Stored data

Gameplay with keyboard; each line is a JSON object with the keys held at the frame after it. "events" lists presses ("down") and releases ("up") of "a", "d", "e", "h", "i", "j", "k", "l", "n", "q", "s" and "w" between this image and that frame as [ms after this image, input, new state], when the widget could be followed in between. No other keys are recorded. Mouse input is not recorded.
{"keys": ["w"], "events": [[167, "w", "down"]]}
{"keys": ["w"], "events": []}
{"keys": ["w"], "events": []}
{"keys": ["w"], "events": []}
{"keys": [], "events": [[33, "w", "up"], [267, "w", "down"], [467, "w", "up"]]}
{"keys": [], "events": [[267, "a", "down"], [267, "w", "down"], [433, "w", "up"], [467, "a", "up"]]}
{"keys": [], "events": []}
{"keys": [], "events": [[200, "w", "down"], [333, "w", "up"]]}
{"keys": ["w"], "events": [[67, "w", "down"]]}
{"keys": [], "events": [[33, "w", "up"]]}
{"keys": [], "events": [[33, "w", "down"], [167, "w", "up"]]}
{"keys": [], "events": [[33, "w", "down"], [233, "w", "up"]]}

• About this exercise
Every line above that contains the word "down" should be reported.

• Solved exercise
Gameplay with keyboard; each line is a JSON object with the keys held at the frame after it. "events" lists presses ("down") and releases ("up") of "a", "d", "e", "h", "i", "j", "k", "l", "n", "q", "s" and "w" between this image and that frame as [ms after this image, input, new state], when the widget could be followed in between. No other keys are recorded. Mouse input is not recorded.
{"keys": ["w"], "events": [[167, "w", "down"]]}
{"keys": [], "events": [[33, "w", "up"], [267, "w", "down"], [467, "w", "up"]]}
{"keys": [], "events": [[267, "a", "down"], [267, "w", "down"], [433, "w", "up"], [467, "a", "up"]]}
{"keys": [], "events": [[200, "w", "down"], [333, "w", "up"]]}
{"keys": ["w"], "events": [[67, "w", "down"]]}
{"keys": [], "events": [[33, "w", "down"], [167, "w", "up"]]}
{"keys": [], "events": [[33, "w", "down"], [233, "w", "up"]]}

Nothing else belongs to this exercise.